• [Provided entries]:
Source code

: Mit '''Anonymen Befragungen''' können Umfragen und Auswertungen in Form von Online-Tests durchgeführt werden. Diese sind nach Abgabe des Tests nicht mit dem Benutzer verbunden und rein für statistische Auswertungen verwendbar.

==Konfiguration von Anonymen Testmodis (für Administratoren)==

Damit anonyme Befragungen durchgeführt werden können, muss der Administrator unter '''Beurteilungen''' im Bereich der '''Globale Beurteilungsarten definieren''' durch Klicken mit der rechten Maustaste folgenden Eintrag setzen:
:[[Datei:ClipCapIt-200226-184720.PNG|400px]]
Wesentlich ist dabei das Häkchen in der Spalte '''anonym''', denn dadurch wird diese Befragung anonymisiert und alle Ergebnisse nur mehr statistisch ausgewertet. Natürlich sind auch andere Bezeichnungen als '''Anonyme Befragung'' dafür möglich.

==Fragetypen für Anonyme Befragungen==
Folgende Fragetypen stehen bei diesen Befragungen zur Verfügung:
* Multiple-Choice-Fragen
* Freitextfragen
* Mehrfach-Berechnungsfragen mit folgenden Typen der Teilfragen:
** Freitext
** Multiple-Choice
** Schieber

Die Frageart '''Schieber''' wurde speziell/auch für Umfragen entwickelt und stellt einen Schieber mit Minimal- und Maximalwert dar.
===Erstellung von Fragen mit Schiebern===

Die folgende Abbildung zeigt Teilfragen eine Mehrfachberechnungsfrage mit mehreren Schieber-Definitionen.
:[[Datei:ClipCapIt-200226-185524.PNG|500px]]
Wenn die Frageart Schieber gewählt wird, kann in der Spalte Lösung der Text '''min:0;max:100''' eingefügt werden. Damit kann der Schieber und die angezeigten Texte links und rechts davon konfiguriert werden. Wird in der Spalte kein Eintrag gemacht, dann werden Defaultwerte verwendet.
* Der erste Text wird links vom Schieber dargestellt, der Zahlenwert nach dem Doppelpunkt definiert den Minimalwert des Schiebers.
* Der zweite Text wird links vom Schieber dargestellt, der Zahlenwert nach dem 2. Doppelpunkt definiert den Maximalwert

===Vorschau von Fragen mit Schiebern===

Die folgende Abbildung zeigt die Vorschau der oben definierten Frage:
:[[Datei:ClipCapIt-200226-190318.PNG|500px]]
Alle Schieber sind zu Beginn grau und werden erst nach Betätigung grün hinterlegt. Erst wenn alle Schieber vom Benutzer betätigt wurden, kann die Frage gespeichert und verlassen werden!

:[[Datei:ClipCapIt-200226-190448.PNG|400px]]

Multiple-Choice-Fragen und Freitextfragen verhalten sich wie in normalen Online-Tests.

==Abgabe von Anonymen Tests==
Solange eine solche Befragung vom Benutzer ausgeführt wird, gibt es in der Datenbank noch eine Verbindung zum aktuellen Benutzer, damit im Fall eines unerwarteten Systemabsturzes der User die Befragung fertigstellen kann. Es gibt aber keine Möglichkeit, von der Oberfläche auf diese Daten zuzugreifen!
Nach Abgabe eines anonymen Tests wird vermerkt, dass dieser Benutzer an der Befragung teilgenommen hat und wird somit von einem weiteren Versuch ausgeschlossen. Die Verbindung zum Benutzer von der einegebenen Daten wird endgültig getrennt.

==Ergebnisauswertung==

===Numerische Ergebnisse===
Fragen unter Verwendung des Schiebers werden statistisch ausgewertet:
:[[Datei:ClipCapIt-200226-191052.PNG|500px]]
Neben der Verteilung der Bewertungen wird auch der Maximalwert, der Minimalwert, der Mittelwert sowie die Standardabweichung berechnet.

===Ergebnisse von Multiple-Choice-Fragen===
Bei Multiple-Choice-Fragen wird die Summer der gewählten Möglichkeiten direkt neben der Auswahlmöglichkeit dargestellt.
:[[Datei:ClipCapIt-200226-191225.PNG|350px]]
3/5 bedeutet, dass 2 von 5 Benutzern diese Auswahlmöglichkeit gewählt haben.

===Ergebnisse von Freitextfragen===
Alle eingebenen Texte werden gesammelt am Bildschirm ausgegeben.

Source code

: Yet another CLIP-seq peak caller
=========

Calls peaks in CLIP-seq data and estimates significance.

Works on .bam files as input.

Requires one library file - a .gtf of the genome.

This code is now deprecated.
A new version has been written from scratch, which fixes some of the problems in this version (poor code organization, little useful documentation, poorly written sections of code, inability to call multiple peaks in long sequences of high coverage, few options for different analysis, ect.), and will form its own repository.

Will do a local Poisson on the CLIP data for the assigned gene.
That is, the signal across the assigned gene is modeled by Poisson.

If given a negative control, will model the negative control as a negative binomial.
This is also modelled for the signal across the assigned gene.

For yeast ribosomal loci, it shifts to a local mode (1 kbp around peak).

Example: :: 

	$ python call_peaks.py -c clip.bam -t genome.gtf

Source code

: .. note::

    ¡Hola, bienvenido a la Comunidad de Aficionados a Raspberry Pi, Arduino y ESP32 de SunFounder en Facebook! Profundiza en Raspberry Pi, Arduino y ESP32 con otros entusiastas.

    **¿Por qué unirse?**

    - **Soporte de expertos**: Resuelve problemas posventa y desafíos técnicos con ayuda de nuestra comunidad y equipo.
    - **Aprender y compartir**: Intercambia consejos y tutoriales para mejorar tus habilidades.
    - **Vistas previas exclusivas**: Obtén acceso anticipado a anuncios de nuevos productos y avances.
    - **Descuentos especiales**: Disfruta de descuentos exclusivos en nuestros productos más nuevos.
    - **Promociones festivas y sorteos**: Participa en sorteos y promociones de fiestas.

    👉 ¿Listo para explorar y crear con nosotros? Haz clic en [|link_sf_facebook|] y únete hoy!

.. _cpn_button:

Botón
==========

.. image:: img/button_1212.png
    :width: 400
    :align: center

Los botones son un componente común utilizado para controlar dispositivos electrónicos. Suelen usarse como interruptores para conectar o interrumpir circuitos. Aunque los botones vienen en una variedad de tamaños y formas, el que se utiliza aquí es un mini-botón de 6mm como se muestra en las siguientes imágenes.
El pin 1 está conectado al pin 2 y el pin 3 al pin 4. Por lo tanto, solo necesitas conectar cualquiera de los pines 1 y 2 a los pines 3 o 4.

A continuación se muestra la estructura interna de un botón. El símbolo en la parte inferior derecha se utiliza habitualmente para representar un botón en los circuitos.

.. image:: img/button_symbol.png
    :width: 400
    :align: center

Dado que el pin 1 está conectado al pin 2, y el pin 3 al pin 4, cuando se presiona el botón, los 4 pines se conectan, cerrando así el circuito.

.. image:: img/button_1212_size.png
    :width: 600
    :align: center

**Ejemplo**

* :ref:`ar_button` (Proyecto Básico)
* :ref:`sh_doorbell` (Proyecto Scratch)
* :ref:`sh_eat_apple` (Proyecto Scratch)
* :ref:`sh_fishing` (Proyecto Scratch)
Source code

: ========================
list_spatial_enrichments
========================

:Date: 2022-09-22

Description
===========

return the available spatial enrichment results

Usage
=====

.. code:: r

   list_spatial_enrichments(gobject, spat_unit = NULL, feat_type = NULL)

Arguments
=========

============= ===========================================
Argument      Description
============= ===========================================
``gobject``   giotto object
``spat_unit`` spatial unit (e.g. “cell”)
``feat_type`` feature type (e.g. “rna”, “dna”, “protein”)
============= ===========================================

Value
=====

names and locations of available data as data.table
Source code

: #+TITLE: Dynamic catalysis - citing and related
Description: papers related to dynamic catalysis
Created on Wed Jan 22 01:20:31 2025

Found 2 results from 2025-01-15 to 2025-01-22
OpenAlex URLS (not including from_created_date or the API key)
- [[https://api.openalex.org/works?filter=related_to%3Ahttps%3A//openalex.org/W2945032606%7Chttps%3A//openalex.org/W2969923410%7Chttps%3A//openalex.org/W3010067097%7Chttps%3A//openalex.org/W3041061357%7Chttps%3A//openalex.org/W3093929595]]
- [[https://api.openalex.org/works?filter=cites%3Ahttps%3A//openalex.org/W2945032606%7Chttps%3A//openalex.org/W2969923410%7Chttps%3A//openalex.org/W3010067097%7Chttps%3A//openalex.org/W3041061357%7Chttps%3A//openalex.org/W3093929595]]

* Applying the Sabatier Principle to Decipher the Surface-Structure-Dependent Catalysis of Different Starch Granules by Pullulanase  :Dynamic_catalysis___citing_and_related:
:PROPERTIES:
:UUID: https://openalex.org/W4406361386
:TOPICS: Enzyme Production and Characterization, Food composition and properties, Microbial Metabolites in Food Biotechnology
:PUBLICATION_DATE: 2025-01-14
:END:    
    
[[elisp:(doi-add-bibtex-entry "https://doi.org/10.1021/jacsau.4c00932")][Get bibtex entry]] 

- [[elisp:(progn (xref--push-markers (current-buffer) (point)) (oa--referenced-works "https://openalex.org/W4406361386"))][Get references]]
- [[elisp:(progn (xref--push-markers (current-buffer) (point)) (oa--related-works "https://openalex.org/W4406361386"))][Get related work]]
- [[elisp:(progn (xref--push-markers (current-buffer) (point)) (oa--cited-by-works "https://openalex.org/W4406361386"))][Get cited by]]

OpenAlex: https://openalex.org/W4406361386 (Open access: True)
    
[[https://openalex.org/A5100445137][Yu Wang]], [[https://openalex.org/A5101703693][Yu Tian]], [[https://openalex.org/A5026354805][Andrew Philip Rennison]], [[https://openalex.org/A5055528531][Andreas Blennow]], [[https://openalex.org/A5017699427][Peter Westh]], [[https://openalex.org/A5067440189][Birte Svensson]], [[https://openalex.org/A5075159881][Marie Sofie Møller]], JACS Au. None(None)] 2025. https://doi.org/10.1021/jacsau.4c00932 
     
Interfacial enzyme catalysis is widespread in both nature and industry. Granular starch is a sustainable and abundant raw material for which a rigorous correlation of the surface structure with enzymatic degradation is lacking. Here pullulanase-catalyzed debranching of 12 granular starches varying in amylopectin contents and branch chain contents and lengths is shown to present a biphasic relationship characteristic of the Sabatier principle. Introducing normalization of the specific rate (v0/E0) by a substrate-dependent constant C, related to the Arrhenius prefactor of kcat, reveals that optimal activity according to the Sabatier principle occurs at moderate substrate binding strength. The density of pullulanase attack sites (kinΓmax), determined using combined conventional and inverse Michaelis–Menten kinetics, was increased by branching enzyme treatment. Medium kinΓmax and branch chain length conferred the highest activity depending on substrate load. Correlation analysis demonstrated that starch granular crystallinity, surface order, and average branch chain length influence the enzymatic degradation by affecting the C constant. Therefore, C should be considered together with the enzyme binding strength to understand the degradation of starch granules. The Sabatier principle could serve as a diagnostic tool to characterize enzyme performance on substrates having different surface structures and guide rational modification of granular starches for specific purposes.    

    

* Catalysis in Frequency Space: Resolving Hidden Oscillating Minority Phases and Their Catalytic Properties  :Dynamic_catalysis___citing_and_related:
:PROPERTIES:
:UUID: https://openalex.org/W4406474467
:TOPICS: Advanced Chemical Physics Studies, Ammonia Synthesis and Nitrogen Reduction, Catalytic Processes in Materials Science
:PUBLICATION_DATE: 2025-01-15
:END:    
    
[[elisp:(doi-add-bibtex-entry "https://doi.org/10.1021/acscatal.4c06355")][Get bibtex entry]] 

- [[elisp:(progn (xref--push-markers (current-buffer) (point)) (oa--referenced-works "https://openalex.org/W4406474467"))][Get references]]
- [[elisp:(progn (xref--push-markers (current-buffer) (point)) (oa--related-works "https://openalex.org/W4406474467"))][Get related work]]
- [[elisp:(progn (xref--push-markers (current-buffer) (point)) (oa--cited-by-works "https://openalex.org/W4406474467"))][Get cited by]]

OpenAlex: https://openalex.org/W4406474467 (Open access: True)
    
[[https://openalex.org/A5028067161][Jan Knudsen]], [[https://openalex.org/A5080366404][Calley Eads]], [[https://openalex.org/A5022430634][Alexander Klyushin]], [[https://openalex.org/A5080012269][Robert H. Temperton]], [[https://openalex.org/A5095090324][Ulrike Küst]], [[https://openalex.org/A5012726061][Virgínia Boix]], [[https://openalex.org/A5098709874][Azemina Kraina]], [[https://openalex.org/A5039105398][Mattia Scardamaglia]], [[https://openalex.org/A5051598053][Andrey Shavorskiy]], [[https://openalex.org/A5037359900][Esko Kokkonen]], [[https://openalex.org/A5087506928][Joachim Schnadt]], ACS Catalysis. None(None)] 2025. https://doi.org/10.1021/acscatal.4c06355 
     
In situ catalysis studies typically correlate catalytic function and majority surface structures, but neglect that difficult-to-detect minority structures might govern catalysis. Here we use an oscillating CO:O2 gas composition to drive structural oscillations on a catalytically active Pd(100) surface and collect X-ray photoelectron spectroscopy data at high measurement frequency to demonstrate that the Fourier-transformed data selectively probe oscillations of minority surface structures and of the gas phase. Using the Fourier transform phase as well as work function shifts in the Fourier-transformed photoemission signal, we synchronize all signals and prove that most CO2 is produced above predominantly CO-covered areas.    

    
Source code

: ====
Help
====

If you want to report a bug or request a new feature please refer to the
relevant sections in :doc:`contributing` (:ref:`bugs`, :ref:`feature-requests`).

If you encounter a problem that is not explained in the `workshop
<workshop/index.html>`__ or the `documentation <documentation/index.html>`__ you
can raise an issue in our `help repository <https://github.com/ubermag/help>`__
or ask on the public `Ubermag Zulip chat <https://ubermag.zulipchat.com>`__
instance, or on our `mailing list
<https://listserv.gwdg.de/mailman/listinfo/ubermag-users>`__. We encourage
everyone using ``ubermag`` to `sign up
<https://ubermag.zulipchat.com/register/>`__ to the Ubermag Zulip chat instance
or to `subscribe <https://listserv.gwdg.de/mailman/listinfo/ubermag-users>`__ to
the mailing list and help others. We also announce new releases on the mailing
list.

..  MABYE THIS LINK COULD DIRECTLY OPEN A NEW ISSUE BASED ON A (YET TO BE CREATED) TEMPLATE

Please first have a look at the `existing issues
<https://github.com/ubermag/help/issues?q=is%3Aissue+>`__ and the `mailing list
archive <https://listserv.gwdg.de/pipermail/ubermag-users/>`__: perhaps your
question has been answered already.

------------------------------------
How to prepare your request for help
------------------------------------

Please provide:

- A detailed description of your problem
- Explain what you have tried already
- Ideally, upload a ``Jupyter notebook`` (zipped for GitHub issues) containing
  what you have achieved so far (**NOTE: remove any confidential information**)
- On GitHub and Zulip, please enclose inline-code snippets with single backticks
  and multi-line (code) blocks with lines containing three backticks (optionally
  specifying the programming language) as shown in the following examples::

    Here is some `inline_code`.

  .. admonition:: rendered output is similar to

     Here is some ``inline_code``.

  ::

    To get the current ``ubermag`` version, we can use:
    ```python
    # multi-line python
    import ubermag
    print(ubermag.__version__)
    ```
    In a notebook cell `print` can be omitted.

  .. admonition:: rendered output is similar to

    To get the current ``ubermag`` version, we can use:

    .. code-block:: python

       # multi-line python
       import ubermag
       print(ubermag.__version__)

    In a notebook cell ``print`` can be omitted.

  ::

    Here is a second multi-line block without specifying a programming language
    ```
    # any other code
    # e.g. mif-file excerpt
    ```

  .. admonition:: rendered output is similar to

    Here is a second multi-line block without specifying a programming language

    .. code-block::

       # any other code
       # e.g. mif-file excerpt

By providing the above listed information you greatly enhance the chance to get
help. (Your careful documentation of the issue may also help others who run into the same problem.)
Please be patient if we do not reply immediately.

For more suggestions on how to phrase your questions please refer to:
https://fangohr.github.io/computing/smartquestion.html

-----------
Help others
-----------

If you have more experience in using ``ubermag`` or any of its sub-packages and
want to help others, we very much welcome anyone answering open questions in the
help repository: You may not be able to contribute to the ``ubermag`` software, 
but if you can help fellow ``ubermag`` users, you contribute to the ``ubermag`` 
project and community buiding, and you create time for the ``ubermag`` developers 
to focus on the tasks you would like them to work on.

• [Work instruction]:
Return each line of the listing that holds the word "Teilfragen".

• [Solution]:
* Mehrfach-Berechnungsfragen mit folgenden Typen der Teilfragen:
Die folgende Abbildung zeigt Teilfragen eine Mehrfachberechnungsfrage mit mehreren Schieber-Definitionen.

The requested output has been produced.